As ferramentas que as pessoas usam quando há um parafuso quebrado — extratores de parafusos, brocas de rosca esquerda, porcas soldadas — são todas variações do mesmo princípio: aplicar torque ao parafuso quebrado e torcer para que ele se solte. O problema é que esses métodos não aliviam a tensão na rosca primeiro. Eles apenas adicionam mais torque sobre qualquer tensão residual que já esteja travando as roscas.
Um extrator de parafusos inserido em um furo feito no centro do parafuso aplica uma força radial externa ao penetrar, expandindo o parafuso contra as roscas do adaptador da haste. Essa expansão aperta a trava da rosca, em vez de afrouxá-la. O resultado é um extrator espanado, um parafuso danificado e um adaptador da haste com as roscas internas riscadas a ponto de se tornarem inutilizáveis.
Soldar uma porca no pedaço quebrado introduz calor em um componente endurecido e tratado termicamente. As roscas do adaptador da haste foram endurecidas com precisão por meio de cementação ou nitretação. O calor localizado da soldagem recoz a área ao redor da solda, amolecendo as roscas e reduzindo sua vida útil à fadiga a uma fração da original.

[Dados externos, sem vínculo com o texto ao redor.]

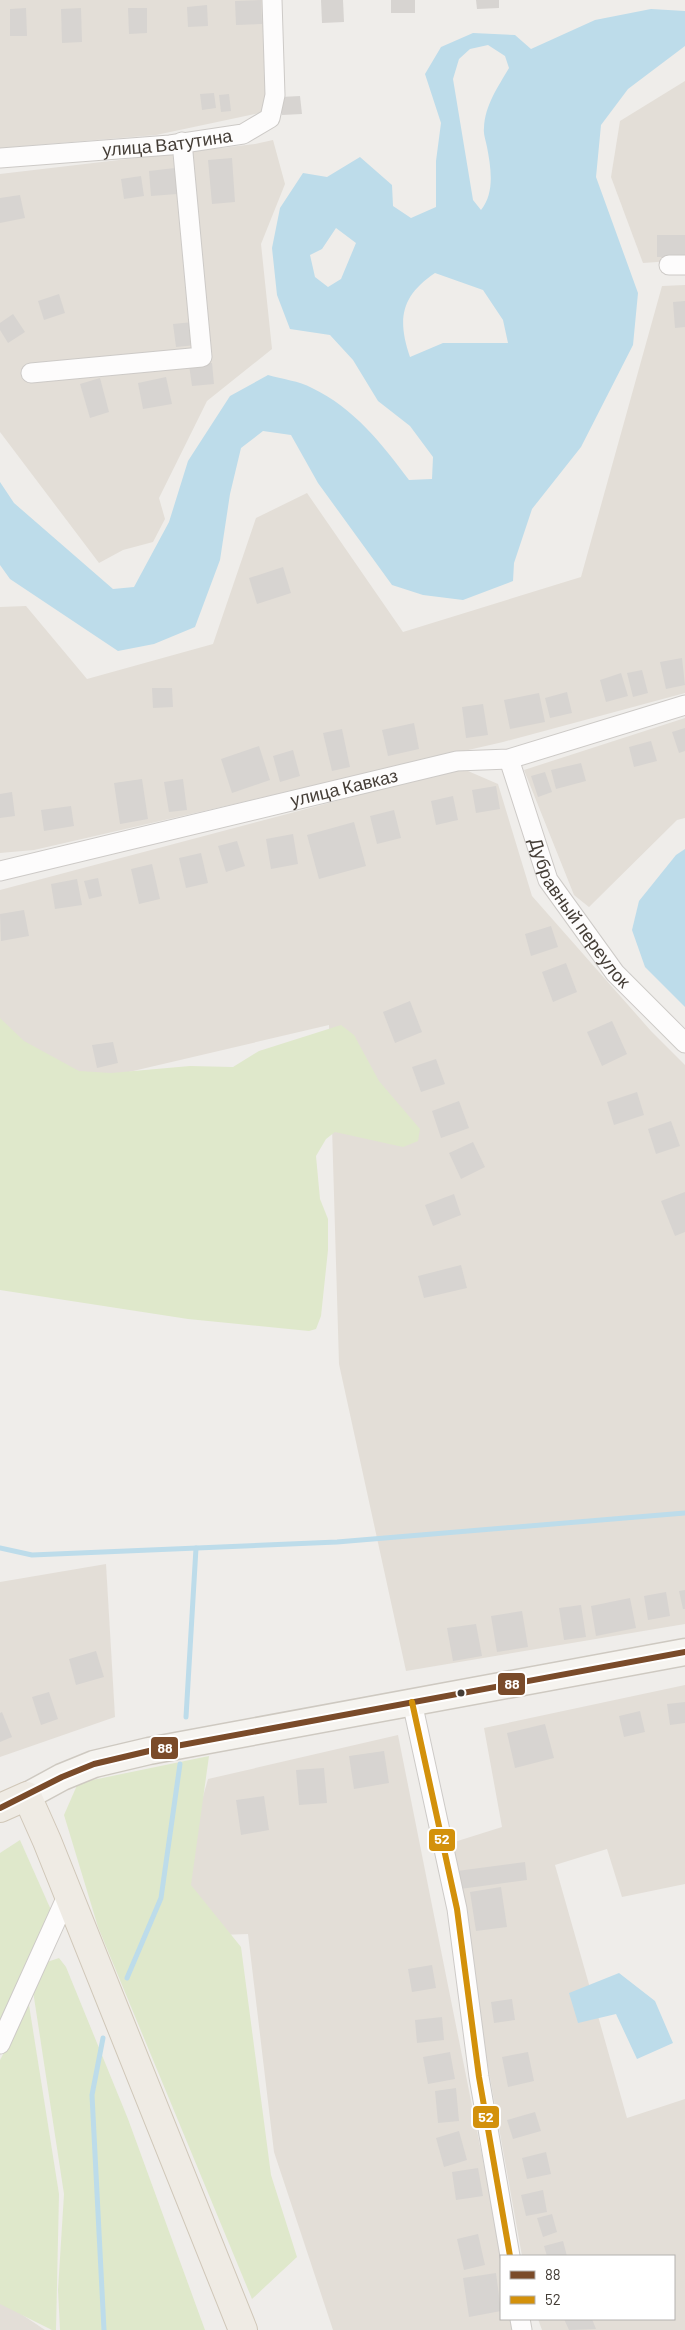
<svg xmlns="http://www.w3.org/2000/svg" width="685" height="2330" font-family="Barlow,sans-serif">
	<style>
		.residential { fill: #e3ded7 }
		.green { fill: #dfe8cb }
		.water { fill: #bddcea; fill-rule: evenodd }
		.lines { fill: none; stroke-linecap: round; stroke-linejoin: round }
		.stream { stroke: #bddcea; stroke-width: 5 }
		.building { fill: #d7d4d1 }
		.street-casing { stroke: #cdcac7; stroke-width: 21 }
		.secondary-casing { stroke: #cec9c1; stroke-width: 29 }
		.primary-casing { stroke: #d0c7b8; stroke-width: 30 }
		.street { stroke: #fdfcfc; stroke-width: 19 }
		.secondary { stroke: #f5f3ef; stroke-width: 26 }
		.primary { stroke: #efebe4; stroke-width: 28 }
		.bus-1-casing { stroke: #fff; stroke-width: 10 }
		.bus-2-casing { stroke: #fff; stroke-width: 10 }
		.bus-1 { stroke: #7a4b2a; stroke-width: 6 }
		.bus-2 { stroke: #d3910b; stroke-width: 6 }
		.bus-dot { fill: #443d36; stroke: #fff; stroke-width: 2 }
		.labels { text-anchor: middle; stroke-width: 4; stroke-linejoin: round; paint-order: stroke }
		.street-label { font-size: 18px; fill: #443d36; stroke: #fff }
		.line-badge { stroke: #fff; stroke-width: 2 }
		.badge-label { font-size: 14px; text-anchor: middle; font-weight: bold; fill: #fff }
	</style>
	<rect width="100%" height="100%" fill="#efedea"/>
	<g class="residential">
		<path d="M0,0H264L266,90L264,112L156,135L0,148Z"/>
		<path d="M685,81V260L643,263L611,177L620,121Z"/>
		<path d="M273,140L285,184L261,244L272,349L207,401L159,498L165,519L153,542L123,550L99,563L0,432V174L255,144Z"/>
		<path d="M685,285V693L503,742L34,850L0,853V607L26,606L87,679L213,644L256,518L307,493L403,632L581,577L662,286Z"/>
		<path d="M685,718V818L677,820L589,907L574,895L524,770Z"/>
		<path d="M461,768L498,784L532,896L651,1031L685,1065V1624L406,1671L339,1364L329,1025L69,1086L0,1037V890Z"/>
		<path d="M106,1564L115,1717L0,1757V1582Z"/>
		<path d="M685,1685V1884L622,1897L607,1849L555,1865L627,2118L685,2099V2330H542L538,2319H674V2256H522L448,1844L502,1827L484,1728Z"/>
		<path d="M398,1735L502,2256L501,2319H514L516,2330H333L274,2152L248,1934L163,1937L208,1779Z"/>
		<path d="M0,2300L45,2330H0Z"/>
	</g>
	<g class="green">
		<path d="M0,1018L24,1041L79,1071L111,1073L190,1066L233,1067L259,1051L341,1025L354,1035L379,1081L420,1129L418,1141L403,1147L335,1132L326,1139L316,1156L320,1199L328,1219V1250L321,1316L316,1329L309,1331L188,1319L0,1290Z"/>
		<path d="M209,1756L191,1885L241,1947L271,2175L297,2257L252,2299L98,1927L64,1815L78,1783Z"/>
		<path d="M20,1840L51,1910L0,2020V1853Z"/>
		<path d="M59,1958L66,1967L128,2119L205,2330H60L58,2290L64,2194L33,1991L47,1962Z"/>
		<path d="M29,2005L59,2194L56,2330H52L0,2304V2060Z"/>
	</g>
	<g class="water">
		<path d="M651,9L685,11V46L628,89L601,125L596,177L638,293L633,345L581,447L532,509L514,563L513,581L463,600L423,595L392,585L318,483L291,435L263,431L241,448L230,494L220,560L195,627L154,644L118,651L10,579L0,565V482L14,503L113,589L134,587L169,522L188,461L230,396L268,375C282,379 299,381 312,388C354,408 382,444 409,480L432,479L433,457L410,426L378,401L353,360L330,335L290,329L277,295L272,248L280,208L303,173L327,177L360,157L392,185L393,206L411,218L436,207V161L441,123L425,74L441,47L473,33L515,35L531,49L595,20ZM488,45L505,56L509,68C498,87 485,105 484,128C483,134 486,141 487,147C491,168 495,193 481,210L473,200L453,79L459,59L470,49ZM336,228L356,243L341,279L328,287L315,277L310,255L322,249ZM435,273L483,290L503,320L508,343H443L410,357C397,319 401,296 435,273Z"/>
		<path d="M685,849V1007L645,967L632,930L639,901L676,855Z"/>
		<path d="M619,1973L655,2001L673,2043L637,2059L616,2014L578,2023L569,1993Z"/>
	</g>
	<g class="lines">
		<g class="stream">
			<path d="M0,1548L32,1555L337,1542L685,1513"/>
			<path d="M186,1717L196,1548"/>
			<path d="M127,1978L161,1898L180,1764"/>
			<path d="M103,2038L92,2095L104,2330"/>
		</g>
	</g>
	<g class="building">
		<path d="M261,0L262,24L236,25L235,1Z"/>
		<path d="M321,0H343L344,22L322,23Z"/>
		<rect x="391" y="0" width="24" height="13"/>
		<path d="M476,0H499V8L477,9Z"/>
		<path d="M207,5L208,26L188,27L187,7Z"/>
		<path d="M26,8L27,36H10V9Z"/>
		<path d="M81,8L82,42L62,43L61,9Z"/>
		<path d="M128,8H147V33L129,34Z"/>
		<path d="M214,93L216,108L202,110L200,94Z"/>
		<path d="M229,94L231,111L221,112L219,95Z"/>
		<path d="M300,96L302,114L282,115L281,97Z"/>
		<path d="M232,158L235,202L212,204L208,160Z"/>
		<path d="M175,168L177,194L151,196L149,171Z"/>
		<path d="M141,176L144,196L124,199L121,179Z"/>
		<path d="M20,195L25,218L0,223V198Z"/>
		<rect x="657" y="235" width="28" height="22"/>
		<path d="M59,294L65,313L44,320L38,301Z"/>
		<path d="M685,301V327L675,328L673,302Z"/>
		<path d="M13,314L25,332L8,343L0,330V323Z"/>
		<path d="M193,322L196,345L176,347L173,324Z"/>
		<path d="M212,363L214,384L192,386L189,365Z"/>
		<path d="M166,377L172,404L143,409L138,383Z"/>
		<path d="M100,378L109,412L90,418L80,384Z"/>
		<path d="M283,567L291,593L257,604L249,578Z"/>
		<path d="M682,658L685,685L666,689L660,662Z"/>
		<path d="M642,670L648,693L633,697L627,673Z"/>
		<path d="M621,673L628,696L606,702L600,680Z"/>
		<path d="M152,688H172L173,707L153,708Z"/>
		<path d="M567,692L572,713L550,718L545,698Z"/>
		<path d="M539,693L545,722L510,729L504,700Z"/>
		<path d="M483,704L488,735L466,738L462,707Z"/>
		<path d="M414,723L419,749L388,756L382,730Z"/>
		<path d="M685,728V751L679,753L672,732Z"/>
		<path d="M342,729L350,767L332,771L323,733Z"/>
		<path d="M651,741L657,761L634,767L629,747Z"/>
		<path d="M259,746L270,780L232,793L221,759Z"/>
		<path d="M293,750L300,776L280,782L273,756Z"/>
		<path d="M581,763L586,781L556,789L551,770Z"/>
		<path d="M545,772L552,792L538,797L531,776Z"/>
		<path d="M142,779L148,819L120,824L114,783Z"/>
		<path d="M183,779L187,810L169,812L164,782Z"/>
		<path d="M496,786L500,809L476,813L472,790Z"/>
		<path d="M12,792L15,816L0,818V794Z"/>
		<path d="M453,796L458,820L436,825L431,801Z"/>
		<path d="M71,806L74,826L44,831L41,810Z"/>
		<path d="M394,810L401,838L377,844L370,816Z"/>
		<path d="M354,822L366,866L319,879L307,835Z"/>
		<path d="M293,834L298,864L271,869L266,839Z"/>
		<path d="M237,841L245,866L226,872L218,846Z"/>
		<path d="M201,853L208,883L186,888L179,858Z"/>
		<path d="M152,864L160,899L139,904L131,869Z"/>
		<path d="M98,878L102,896L89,899L84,881Z"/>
		<path d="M77,879L82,905L55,909L51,884Z"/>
		<path d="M24,910L29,936L1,941L0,914Z"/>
		<path d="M551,926L558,947L531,956L525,934Z"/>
		<path d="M566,963L577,992L553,1002L542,972Z"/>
		<path d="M410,1001L422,1032L395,1043L383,1012Z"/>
		<path d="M612,1021L627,1054L602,1066L587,1032Z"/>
		<path d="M113,1042L118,1063L97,1068L92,1045Z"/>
		<path d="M436,1059L445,1084L421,1092L412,1067Z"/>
		<path d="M637,1092L644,1115L614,1125L607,1102Z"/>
		<path d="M459,1101L469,1128L441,1138L432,1111Z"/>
		<path d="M671,1121L680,1146L656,1154L648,1129Z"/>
		<path d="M473,1142L485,1167L461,1179L449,1153Z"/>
		<path d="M685,1192V1232L675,1236L661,1201Z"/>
		<path d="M454,1194L461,1215L433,1226L425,1205Z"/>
		<path d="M461,1265L467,1288L424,1298L418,1276Z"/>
		<path d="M685,1590V1609H683L679,1591Z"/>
		<path d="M666,1592L670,1616L648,1620L644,1596Z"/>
		<path d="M630,1598L636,1628L596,1636L591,1606Z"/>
		<path d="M581,1605L586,1637L564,1640L559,1608Z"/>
		<path d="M522,1611L528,1647L497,1652L491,1616Z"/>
		<path d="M476,1624L482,1656L453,1661L447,1628Z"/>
		<path d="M96,1651L104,1677L76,1685L69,1659Z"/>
		<path d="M49,1692L58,1719L41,1725L32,1697Z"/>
		<path d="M685,1702V1723L670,1725L667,1704Z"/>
		<path d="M640,1711L645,1732L624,1737L619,1716Z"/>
		<path d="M2,1712L12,1737L0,1742V1713Z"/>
		<path d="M545,1724L554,1758L515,1768L507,1733Z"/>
		<path d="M384,1751L389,1783L354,1789L349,1756Z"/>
		<path d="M324,1768L327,1803L299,1805L296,1770Z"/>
		<path d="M264,1796L269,1830L241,1835L236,1800Z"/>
		<path d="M525,1862L527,1880L460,1889L457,1871Z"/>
		<path d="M501,1887L507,1927L476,1931L470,1892Z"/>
		<path d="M432,1965L436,1988L412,1992L408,1969Z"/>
		<path d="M512,1999L515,2020L494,2023L491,2002Z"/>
		<path d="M442,2017L444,2040L417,2043L415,2020Z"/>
		<path d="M450,2052L455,2079L428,2084L423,2057Z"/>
		<path d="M528,2052L534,2081L508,2087L502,2057Z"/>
		<path d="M456,2088L459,2121L438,2123L435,2091Z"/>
		<path d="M535,2112L541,2131L513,2139L507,2120Z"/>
		<path d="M459,2131L467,2160L444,2167L436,2138Z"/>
		<path d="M546,2152L551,2174L527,2179L522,2158Z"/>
		<path d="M478,2168L483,2196L456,2200L452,2172Z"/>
		<path d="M543,2190L547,2212L526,2216L521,2195Z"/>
		<path d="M552,2214L557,2232L543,2237L537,2218Z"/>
		<path d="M478,2234L485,2265L464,2270L457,2239Z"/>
		<path d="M563,2241L567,2256H547L544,2246Z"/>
		<path d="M496,2273L501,2311L469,2317L463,2278Z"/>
		<path d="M564,2319H592L596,2329L569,2330Z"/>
	</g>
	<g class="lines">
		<defs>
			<g id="street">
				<path id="s1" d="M0,158L170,145L243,134L270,118L275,95L272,0"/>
				<path d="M669,265H685"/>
				<path d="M31,373L202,357L182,142"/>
				<path id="s2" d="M509,759L548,880L615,973L685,1043"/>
				<path id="s3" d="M0,871L457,761L509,759L685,705"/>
				<path d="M412,1702L457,1909L479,2077L510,2256"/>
				<path d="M0,2044L68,1894"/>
				<path d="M520,2319L522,2330"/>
			</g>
			<path id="secondary" d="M27,1796L62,1777L94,1764L149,1751L685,1652"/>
			<path id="primary" d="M0,1808L27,1796L47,1841L243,2330"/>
		</defs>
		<use href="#street" class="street-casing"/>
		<use href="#secondary" class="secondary-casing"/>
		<use href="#primary" class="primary-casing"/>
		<use href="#street" class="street"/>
		<use href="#secondary" class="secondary"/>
		<use href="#primary" class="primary"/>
		<defs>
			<path id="bus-1" d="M0,1808L62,1777L94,1764L149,1751L685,1652"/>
			<path id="bus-2" d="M412,1702L457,1909L479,2077L510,2256"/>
		</defs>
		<use href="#bus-1" class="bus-1-casing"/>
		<use href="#bus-2" class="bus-2-casing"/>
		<use href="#bus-1" class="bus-1"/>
		<use href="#bus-2" class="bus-2"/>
	</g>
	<circle class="bus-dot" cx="461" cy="1693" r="4.5"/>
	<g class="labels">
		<g class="street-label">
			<text dy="6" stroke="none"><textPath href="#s1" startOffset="168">улица Ватутина</textPath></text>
			<text dy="6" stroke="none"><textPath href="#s3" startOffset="354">улица Кавказ</textPath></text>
			<text dy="6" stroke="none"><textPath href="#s2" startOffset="171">Дубравный переулок</textPath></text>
		</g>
	</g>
	<g class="line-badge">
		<rect x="497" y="1672" width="29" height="24" rx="5" fill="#7a4b2a"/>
		<rect x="150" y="1736" width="29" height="24" rx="5" fill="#7a4b2a"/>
		<rect x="428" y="1828" width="28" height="24" rx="5" fill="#d3910b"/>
		<rect x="472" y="2105" width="28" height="24" rx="5" fill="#d3910b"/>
	</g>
	<g class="badge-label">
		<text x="512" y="1689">88</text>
		<text x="165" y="1753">88</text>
		<text x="442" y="1844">52</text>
		<text x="486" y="2122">52</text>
	</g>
	<rect x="500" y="2255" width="175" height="65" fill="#ffffff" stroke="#b4b1af"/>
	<rect x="510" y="2271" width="25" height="8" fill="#7a4b2a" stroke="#b4b1af"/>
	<text x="545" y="2280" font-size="15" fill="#443d36">88</text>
	<rect x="510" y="2296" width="25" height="8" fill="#d3910b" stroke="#b4b1af"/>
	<text x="545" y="2305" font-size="15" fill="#443d36">52</text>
</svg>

Mesmo que a extração seja bem-sucedida — o que geralmente não acontece — o adaptador da haste fica metalurgicamente comprometido e provavelmente falhará na zona amolecida nos próximos turnos.
E aqui está o cálculo real do custo: a tentativa de extração leva horas. A furadeira fica parada. A equipe espera. Se funcionar — o que, contra todas as probabilidades, às vezes acontece — você economizou o custo de um adaptador de haste. Se falhar, você perdeu o adaptador de haste de qualquer maneira, além das horas de inatividade, mais quaisquer outros danos causados durante a tentativa (furos de vedação riscados, estrias danificadas, um pistão que sofreu alguns impactos enquanto alguém lutava com o extrator).
Os cálculos não fecham. Troque o adaptador da haste, evite o tempo de inatividade e volte a perfurar.
Como evitar a quebra em primeiro lugar
Uma haste que quebra na rosca do adaptador estava te dando sinais de alerta por um tempo antes de se partir. Você simplesmente não estava prestando atenção.
Inspecione as roscas da vara sempre que a retirar da linha. Procure os primeiros sinais de desgaste: fissuras finas na raiz da rosca, descoloração ao redor da primeira rosca engatada (onde a tensão é maior), qualquer deformação nas cristas da rosca. Uma vara que apresente qualquer um desses sinais está se aproximando do fim de sua vida útil. Substitua-a antes que quebre — não depois.
Verifique se há estrangulamento — uma redução visível no diâmetro logo atrás da seção roscada. O estrangulamento significa que a haste sofreu deformação plástica pelo menos uma vez e sua vida útil restante é curta e imprevisível. Uma haste com estrangulamento é uma haste prestes a quebrar.
Evite disparar a seco. Perfurar a rocha com impacto total sem resistência — ou seja, sem resistência — envia toda a energia do impacto através da haste, sem rocha para absorvê-la. Cada golpe reflete de volta pelas conexões como uma onda de tensão. As roscas sofrem o pior impacto. Perfurar a rocha sem resistência é como golpear um cinzel com um martelo no ar — a energia não tem para onde ir a não ser de volta para a ferramenta.
Mantenha a pressão de avanço adequada à rocha. Pressão de avanço excessiva em uma haste que já está sob carga de torção devido à rotação adiciona tensão de compressão que, combinada com a carga de impacto, pode forçar a raiz da rosca além do seu limite de escoamento. Uma vez que a rosca sofre uma deformação plástica, sua vida útil à fadiga cai drasticamente.
E mantenha a broca alinhada. Uma broca que empurra a haste para dentro do furo em um ângulo — mesmo que ligeiramente — exerce tensão de flexão cíclica na conexão roscada a cada rotação. Flexão, impacto e torção representam a tríade da fadiga. A raiz da rosca não tem a menor chance.